EXERCISE OBJECTIVE: Copy the data that follows exactly, and include none of its images.

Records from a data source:

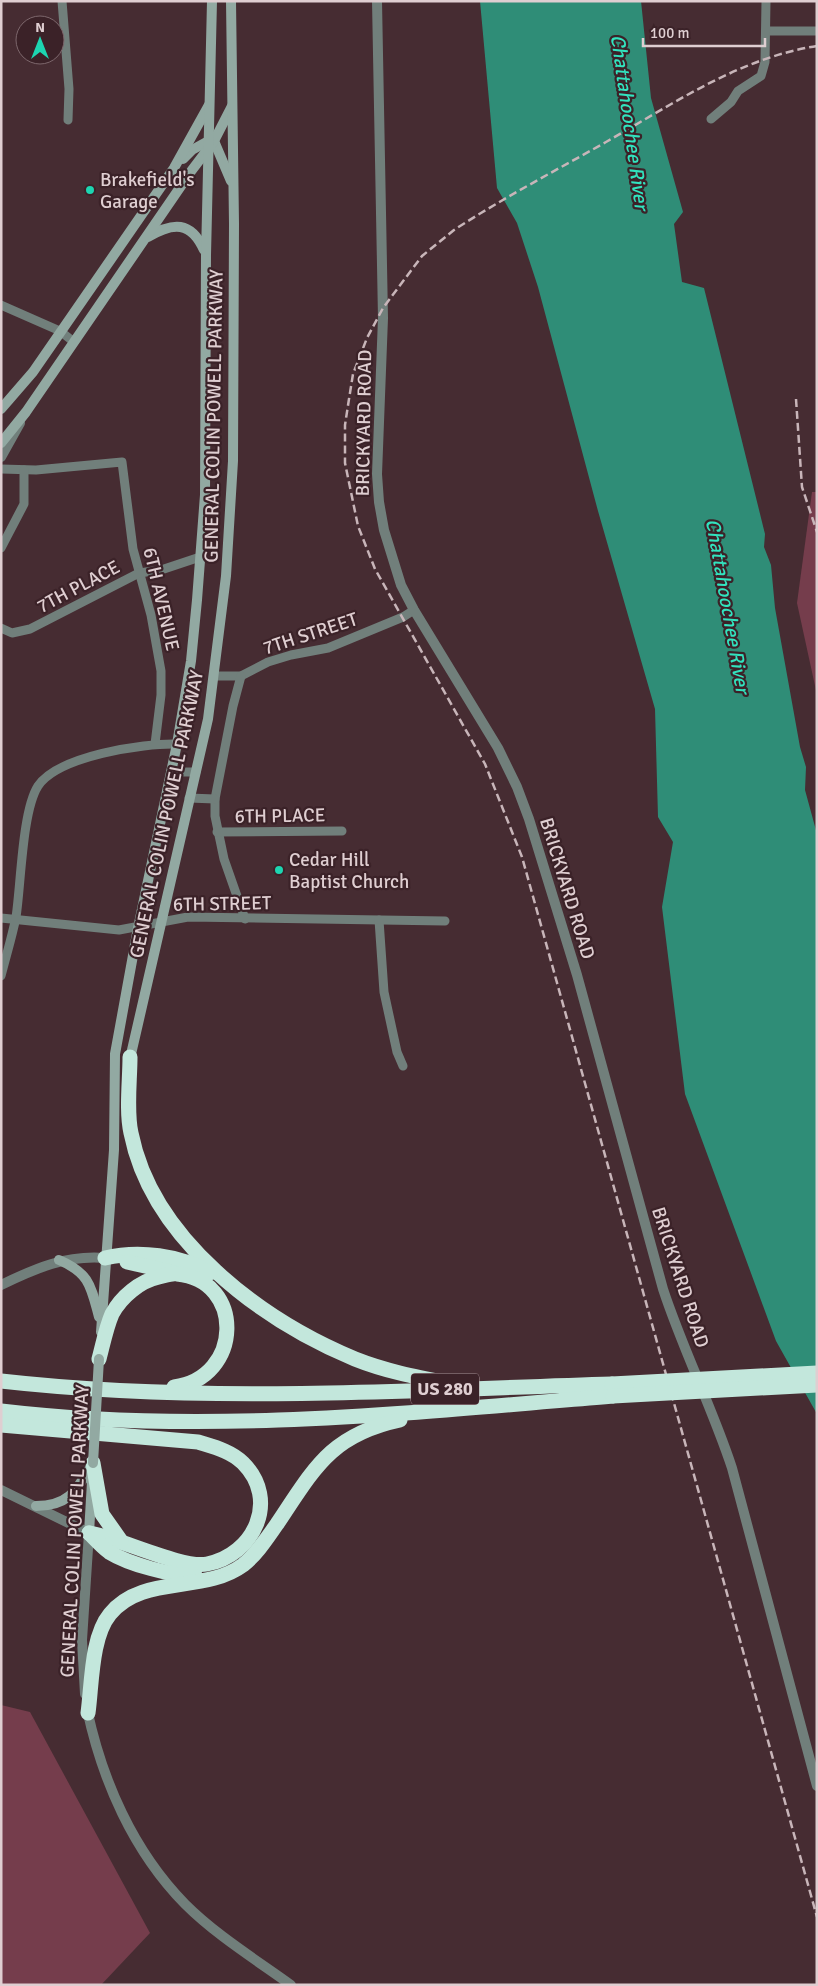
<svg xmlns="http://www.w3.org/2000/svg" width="818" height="1986" font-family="Signika,sans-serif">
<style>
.green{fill:#753d4c}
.water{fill:#2f8d77}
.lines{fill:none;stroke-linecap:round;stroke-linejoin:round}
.minor{stroke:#717f7b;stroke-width:9}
.tertiary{stroke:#717f7b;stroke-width:10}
.secondary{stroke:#92a9a2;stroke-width:10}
.motorway{stroke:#c3e7dc;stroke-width:15}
.rail{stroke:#c8b5b9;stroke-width:2.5;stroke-dasharray:8 4;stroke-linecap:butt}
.secondary-bridge{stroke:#92a9a2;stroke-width:10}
.motorway-bridge{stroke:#c3e7dc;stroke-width:15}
.poi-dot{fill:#1dd5b1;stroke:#3b2228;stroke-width:2}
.labels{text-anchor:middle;stroke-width:4.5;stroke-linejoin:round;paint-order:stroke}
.shield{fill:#3b2228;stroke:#ae9a9e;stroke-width:1}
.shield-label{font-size:18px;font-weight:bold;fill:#dfced1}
.poi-label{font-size:19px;fill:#dfced1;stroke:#3b2228;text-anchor:start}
.street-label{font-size:19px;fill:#dfced1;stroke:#3b2228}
.water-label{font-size:20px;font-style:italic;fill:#32e4bf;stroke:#3b2228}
</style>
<rect width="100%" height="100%" fill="#462c32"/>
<g class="green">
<path d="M812,492H817V695L797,603Z"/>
<path d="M1,1705L30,1712L150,1933L101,1985H1Z"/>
</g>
<path class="water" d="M480,1H641L651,98L683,212L674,224L682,282L704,288L765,534L764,547L771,565L775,608L800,747L806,767L805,790L817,834V1414L776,1341L685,1094L662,907L673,842L658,817L655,709L598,511L538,287L517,223L497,188Z"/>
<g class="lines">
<g class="minor">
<path d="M62,1L69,89L68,120"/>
<path d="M766,31H817"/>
<path d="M711,119L731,102L738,91L761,76L765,62L766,1"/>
<path d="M1,305L60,331L74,342"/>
<path d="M1,469L36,470L122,462L133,549L151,615L161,671V695L155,744"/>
<path d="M1,548L24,504V470"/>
<path d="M1,628L12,633L30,629L139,573L161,570L200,557"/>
<path d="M214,676H241L268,662L291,655L328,648L403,617L414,610"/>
<path d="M241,676L233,706L215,799V816L224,859L245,919"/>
<path d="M171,772H196"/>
<path d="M189,798L215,799"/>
<path d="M217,832L342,831"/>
<path d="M1,918L119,930L188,917L445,921"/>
<path d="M379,920L384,992L397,1052L403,1066"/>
<path d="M1,976C6,956 12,937 16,917C21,885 22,811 38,786C58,756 143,743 177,744"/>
</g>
<g class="tertiary">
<path d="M377,1L383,318L377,474L379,502L384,530L401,585L414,610L498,748L517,787L529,819L577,975L663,1289C683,1350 712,1407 732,1468L817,1786"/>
<path d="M1,457L20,423"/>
<path d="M1,1285C36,1268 66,1255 105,1258"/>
<path d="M1,1490L89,1533L82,1640L85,1694"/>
<path d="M87,1709C102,1780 133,1851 185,1904C216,1935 255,1959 291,1985"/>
</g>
<g class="secondary">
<path d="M183,159L192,150L210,140L214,141L231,181"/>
<path d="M148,237C173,222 191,221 204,250"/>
<path d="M1,409L33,372L174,168L209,105"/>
<path d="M1,443L26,412L192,170L214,141L232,106"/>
<path d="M129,1063L208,719L226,576L233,461L234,224L231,1"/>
<path d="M59,1260C90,1273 91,1287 99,1317"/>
<path d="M101,1332L114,1150L115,1054L138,928L177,744L191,661L197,600L205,495L206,255L212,1"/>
<path d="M36,1506C70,1506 77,1489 93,1463"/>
<path d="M89,1533L92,1482"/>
</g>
<g class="motorway">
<path d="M130,1057C130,1080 126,1111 131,1133C152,1239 261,1320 355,1359C385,1371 416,1377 447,1383"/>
<path d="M105,1258C139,1250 180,1255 210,1273"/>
<path d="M127,1262L172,1272"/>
<path d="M99,1359C103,1344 106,1328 112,1314C121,1297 140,1281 159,1277C164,1276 172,1273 177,1274C245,1280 243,1378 174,1387"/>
<path d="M1,1381C204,1404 409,1390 612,1384"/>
<path d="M1,1411C204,1435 410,1413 613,1396"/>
<path d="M1,1425L198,1442C214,1447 231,1451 243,1463C280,1500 254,1555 207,1564C182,1569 120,1538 89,1533"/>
<path d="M93,1463L102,1514L121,1541"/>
<path d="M89,1533C95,1539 102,1547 109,1552C130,1565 171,1575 196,1577"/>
<path d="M88,1713C92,1684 91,1637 110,1614C142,1574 204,1594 243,1565C257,1554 267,1538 277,1524C314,1469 330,1435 400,1420"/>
</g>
<g class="rail">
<path d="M817,46C739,58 673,104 606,142C555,171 503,198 454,230L422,256L383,308L367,338L353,374L349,399L345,425V463L358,526L375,569L485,764L522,857L817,1917"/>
<path d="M796,399L802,487L817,532"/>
</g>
<path class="secondary-bridge" d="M93,1463L99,1359"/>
<g class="motorway-bridge">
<path d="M612,1384L817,1373"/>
<path d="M613,1396L817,1385"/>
</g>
</g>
<g class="poi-dot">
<circle cx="90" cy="190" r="5"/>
<circle cx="279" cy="870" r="5"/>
</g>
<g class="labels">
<rect class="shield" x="411" y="1373.5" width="68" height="31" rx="4"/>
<g class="shield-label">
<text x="445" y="1395">US 280</text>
</g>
<g class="poi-label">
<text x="100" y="186">Brakefield's<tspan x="100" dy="22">Garage</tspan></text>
<text x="289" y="866">Cedar Hill<tspan x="289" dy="22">Baptist Church</tspan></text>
</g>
<g class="street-label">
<text transform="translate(213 416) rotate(-89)" y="7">GENERAL COLIN POWELL PARKWAY</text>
<text transform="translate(363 423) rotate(-89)" y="7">BRICKYARD ROAD</text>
<text transform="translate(78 586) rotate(-28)" y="7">7TH PLACE</text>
<text transform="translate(162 599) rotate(77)" y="7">6TH AVENUE</text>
<text transform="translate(310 633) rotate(-18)" y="7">7TH STREET</text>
<text transform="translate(166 814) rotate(-78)" y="7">GENERAL COLIN POWELL PARKWAY</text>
<text transform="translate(280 815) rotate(-1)" y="7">6TH PLACE</text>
<text transform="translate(568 888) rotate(73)" y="7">BRICKYARD ROAD</text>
<text transform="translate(222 903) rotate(-1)" y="7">6TH STREET</text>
<text transform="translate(681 1277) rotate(72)" y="7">BRICKYARD ROAD</text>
<text transform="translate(74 1531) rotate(-87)" y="7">GENERAL COLIN POWELL PARKWAY</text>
</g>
<g class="water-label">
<text transform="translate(630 122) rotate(82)" y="7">Chattahoochee River</text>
<text transform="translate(728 606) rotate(80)" y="7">Chattahoochee River</text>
</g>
</g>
<rect width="818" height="1986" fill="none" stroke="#dfced1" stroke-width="5"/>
<g transform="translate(40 40)"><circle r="24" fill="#3b2228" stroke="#7d676c"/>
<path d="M0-4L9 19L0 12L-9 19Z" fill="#1dd5b1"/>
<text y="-8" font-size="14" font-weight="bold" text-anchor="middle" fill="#dfced1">N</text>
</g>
<path d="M643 38v8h122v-8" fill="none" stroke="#dfced1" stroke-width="2.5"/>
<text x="650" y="38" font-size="15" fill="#dfced1" stroke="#3b2228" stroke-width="4" paint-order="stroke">100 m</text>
</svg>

OUTPUT OF THE TASK:
<svg xmlns="http://www.w3.org/2000/svg" width="818" height="1986" font-family="Signika,sans-serif">
<style>
.green{fill:#753d4c}
.water{fill:#2f8d77}
.lines{fill:none;stroke-linecap:round;stroke-linejoin:round}
.minor{stroke:#717f7b;stroke-width:9}
.tertiary{stroke:#717f7b;stroke-width:10}
.secondary{stroke:#92a9a2;stroke-width:10}
.motorway{stroke:#c3e7dc;stroke-width:15}
.rail{stroke:#c8b5b9;stroke-width:2.5;stroke-dasharray:8 4;stroke-linecap:butt}
.secondary-bridge{stroke:#92a9a2;stroke-width:10}
.motorway-bridge{stroke:#c3e7dc;stroke-width:15}
.poi-dot{fill:#1dd5b1;stroke:#3b2228;stroke-width:2}
.labels{text-anchor:middle;stroke-width:4.5;stroke-linejoin:round;paint-order:stroke}
.shield{fill:#3b2228;stroke:#ae9a9e;stroke-width:1}
.shield-label{font-size:18px;font-weight:bold;fill:#dfced1}
.poi-label{font-size:19px;fill:#dfced1;stroke:#3b2228;text-anchor:start}
.street-label{font-size:19px;fill:#dfced1;stroke:#3b2228}
.water-label{font-size:20px;font-style:italic;fill:#32e4bf;stroke:#3b2228}
</style>
<rect width="100%" height="100%" fill="#462c32"/>
<g class="green">
<path d="M812,492H817V695L797,603Z"/>
<path d="M1,1705L30,1712L150,1933L101,1985H1Z"/>
</g>
<path class="water" d="M480,1H641L651,98L683,212L674,224L682,282L704,288L765,534L764,547L771,565L775,608L800,747L806,767L805,790L817,834V1414L776,1341L685,1094L662,907L673,842L658,817L655,709L598,511L538,287L517,223L497,188Z"/>
<g class="lines">
<g class="minor">
<path d="M62,1L69,89L68,120"/>
<path d="M766,31H817"/>
<path d="M711,119L731,102L738,91L761,76L765,62L766,1"/>
<path d="M1,305L60,331L74,342"/>
<path d="M1,469L36,470L122,462L133,549L151,615L161,671V695L155,744"/>
<path d="M1,548L24,504V470"/>
<path d="M1,628L12,633L30,629L139,573L161,570L200,557"/>
<path d="M214,676H241L268,662L291,655L328,648L403,617L414,610"/>
<path d="M241,676L233,706L215,799V816L224,859L245,919"/>
<path d="M171,772H196"/>
<path d="M189,798L215,799"/>
<path d="M217,832L342,831"/>
<path d="M1,918L119,930L188,917L445,921"/>
<path d="M379,920L384,992L397,1052L403,1066"/>
<path d="M1,976C6,956 12,937 16,917C21,885 22,811 38,786C58,756 143,743 177,744"/>
</g>
<g class="tertiary">
<path d="M377,1L383,318L377,474L379,502L384,530L401,585L414,610L498,748L517,787L529,819L577,975L663,1289C683,1350 712,1407 732,1468L817,1786"/>
<path d="M1,457L20,423"/>
<path d="M1,1285C36,1268 66,1255 105,1258"/>
<path d="M1,1490L89,1533L82,1640L85,1694"/>
<path d="M87,1709C102,1780 133,1851 185,1904C216,1935 255,1959 291,1985"/>
</g>
<g class="secondary">
<path d="M183,159L192,150L210,140L214,141L231,181"/>
<path d="M148,237C173,222 191,221 204,250"/>
<path d="M1,409L33,372L174,168L209,105"/>
<path d="M1,443L26,412L192,170L214,141L232,106"/>
<path d="M129,1063L208,719L226,576L233,461L234,224L231,1"/>
<path d="M59,1260C90,1273 91,1287 99,1317"/>
<path d="M101,1332L114,1150L115,1054L138,928L177,744L191,661L197,600L205,495L206,255L212,1"/>
<path d="M36,1506C70,1506 77,1489 93,1463"/>
<path d="M89,1533L92,1482"/>
</g>
<g class="motorway">
<path d="M130,1057C130,1080 126,1111 131,1133C152,1239 261,1320 355,1359C385,1371 416,1377 447,1383"/>
<path d="M105,1258C139,1250 180,1255 210,1273"/>
<path d="M127,1262L172,1272"/>
<path d="M99,1359C103,1344 106,1328 112,1314C121,1297 140,1281 159,1277C164,1276 172,1273 177,1274C245,1280 243,1378 174,1387"/>
<path d="M1,1381C204,1404 409,1390 612,1384"/>
<path d="M1,1411C204,1435 410,1413 613,1396"/>
<path d="M1,1425L198,1442C214,1447 231,1451 243,1463C280,1500 254,1555 207,1564C182,1569 120,1538 89,1533"/>
<path d="M93,1463L102,1514L121,1541"/>
<path d="M89,1533C95,1539 102,1547 109,1552C130,1565 171,1575 196,1577"/>
<path d="M88,1713C92,1684 91,1637 110,1614C142,1574 204,1594 243,1565C257,1554 267,1538 277,1524C314,1469 330,1435 400,1420"/>
</g>
<g class="rail">
<path d="M817,46C739,58 673,104 606,142C555,171 503,198 454,230L422,256L383,308L367,338L353,374L349,399L345,425V463L358,526L375,569L485,764L522,857L817,1917"/>
<path d="M796,399L802,487L817,532"/>
</g>
<path class="secondary-bridge" d="M93,1463L99,1359"/>
<g class="motorway-bridge">
<path d="M612,1384L817,1373"/>
<path d="M613,1396L817,1385"/>
</g>
</g>
<g class="poi-dot">
<circle cx="90" cy="190" r="5"/>
<circle cx="279" cy="870" r="5"/>
</g>
<g class="labels">
<rect class="shield" x="411" y="1373.5" width="68" height="31" rx="4"/>
<g class="shield-label">
<text x="445" y="1395">US 280</text>
</g>
<g class="poi-label">
<text x="100" y="186">Brakefield's<tspan x="100" dy="22">Garage</tspan></text>
<text x="289" y="866">Cedar Hill<tspan x="289" dy="22">Baptist Church</tspan></text>
</g>
<g class="street-label">
<text transform="translate(213 416) rotate(-89)" y="7">GENERAL COLIN POWELL PARKWAY</text>
<text transform="translate(363 423) rotate(-89)" y="7">BRICKYARD ROAD</text>
<text transform="translate(78 586) rotate(-28)" y="7">7TH PLACE</text>
<text transform="translate(162 599) rotate(77)" y="7">6TH AVENUE</text>
<text transform="translate(310 633) rotate(-18)" y="7">7TH STREET</text>
<text transform="translate(166 814) rotate(-78)" y="7">GENERAL COLIN POWELL PARKWAY</text>
<text transform="translate(280 815) rotate(-1)" y="7">6TH PLACE</text>
<text transform="translate(568 888) rotate(73)" y="7">BRICKYARD ROAD</text>
<text transform="translate(222 903) rotate(-1)" y="7">6TH STREET</text>
<text transform="translate(681 1277) rotate(72)" y="7">BRICKYARD ROAD</text>
<text transform="translate(74 1531) rotate(-87)" y="7">GENERAL COLIN POWELL PARKWAY</text>
</g>
<g class="water-label">
<text transform="translate(630 122) rotate(82)" y="7">Chattahoochee River</text>
<text transform="translate(728 606) rotate(80)" y="7">Chattahoochee River</text>
</g>
</g>
<rect width="818" height="1986" fill="none" stroke="#dfced1" stroke-width="5"/>
<g transform="translate(40 40)"><circle r="24" fill="#3b2228" stroke="#7d676c"/>
<path d="M0-4L9 19L0 12L-9 19Z" fill="#1dd5b1"/>
<text y="-8" font-size="14" font-weight="bold" text-anchor="middle" fill="#dfced1">N</text>
</g>
<path d="M643 38v8h122v-8" fill="none" stroke="#dfced1" stroke-width="2.5"/>
<text x="650" y="38" font-size="15" fill="#dfced1" stroke="#3b2228" stroke-width="4" paint-order="stroke">100 m</text>
</svg>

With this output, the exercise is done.